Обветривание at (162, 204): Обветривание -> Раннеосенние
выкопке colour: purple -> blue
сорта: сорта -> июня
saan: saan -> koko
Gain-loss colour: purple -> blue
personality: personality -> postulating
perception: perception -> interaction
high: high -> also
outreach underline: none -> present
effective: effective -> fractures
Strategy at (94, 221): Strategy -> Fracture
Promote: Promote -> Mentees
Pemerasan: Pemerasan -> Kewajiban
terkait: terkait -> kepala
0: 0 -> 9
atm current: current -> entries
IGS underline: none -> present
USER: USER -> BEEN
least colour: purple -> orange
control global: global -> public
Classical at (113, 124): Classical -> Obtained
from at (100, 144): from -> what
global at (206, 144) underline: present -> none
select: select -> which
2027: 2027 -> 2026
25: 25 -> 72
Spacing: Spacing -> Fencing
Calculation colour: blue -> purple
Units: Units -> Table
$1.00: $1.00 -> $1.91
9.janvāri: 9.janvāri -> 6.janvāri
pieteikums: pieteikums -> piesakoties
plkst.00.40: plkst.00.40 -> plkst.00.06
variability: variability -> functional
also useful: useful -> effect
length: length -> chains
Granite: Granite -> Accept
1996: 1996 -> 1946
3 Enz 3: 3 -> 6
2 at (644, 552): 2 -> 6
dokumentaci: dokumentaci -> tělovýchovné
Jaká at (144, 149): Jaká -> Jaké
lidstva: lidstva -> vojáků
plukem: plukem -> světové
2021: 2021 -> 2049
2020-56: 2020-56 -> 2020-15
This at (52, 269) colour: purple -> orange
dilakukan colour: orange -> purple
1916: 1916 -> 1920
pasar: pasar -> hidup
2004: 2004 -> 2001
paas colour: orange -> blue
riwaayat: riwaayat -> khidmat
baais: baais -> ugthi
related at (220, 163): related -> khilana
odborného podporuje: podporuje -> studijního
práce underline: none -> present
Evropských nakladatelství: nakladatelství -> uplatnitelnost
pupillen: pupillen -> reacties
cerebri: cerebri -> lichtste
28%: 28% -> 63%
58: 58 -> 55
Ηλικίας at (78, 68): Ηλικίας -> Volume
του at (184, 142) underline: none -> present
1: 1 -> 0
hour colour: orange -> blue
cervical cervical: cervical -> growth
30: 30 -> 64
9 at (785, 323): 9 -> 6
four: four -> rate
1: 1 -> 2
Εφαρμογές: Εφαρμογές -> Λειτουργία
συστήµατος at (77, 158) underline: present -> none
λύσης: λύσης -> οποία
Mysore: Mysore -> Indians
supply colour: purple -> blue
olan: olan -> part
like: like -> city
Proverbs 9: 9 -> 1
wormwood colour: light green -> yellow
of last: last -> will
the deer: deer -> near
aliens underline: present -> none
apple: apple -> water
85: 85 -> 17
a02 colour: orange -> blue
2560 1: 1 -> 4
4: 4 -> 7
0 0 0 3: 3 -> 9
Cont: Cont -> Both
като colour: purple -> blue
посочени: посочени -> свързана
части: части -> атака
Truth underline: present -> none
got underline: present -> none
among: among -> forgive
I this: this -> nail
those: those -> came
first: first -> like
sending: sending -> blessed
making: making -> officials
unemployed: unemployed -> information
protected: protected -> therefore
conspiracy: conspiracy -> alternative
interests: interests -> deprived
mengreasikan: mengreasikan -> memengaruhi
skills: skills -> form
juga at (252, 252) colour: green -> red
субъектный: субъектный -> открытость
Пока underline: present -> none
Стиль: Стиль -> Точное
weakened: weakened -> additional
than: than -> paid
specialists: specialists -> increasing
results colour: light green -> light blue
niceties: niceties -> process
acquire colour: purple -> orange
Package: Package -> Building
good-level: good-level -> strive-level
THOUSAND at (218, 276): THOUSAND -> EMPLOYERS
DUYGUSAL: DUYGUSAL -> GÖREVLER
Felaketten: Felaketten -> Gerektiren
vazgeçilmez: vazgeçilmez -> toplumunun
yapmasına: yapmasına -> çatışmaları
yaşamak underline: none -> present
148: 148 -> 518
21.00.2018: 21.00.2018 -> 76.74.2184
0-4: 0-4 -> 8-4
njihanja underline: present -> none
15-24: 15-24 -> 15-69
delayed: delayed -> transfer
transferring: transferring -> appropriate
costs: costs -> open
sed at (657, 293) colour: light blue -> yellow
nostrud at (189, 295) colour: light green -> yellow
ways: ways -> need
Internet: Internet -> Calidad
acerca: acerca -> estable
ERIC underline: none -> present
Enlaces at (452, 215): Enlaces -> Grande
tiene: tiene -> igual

-=-=-

What to work on: Count the lines in the listing above that contain the string "yellow", with case counting. Reply with the number alone.

Solution to the problem: 3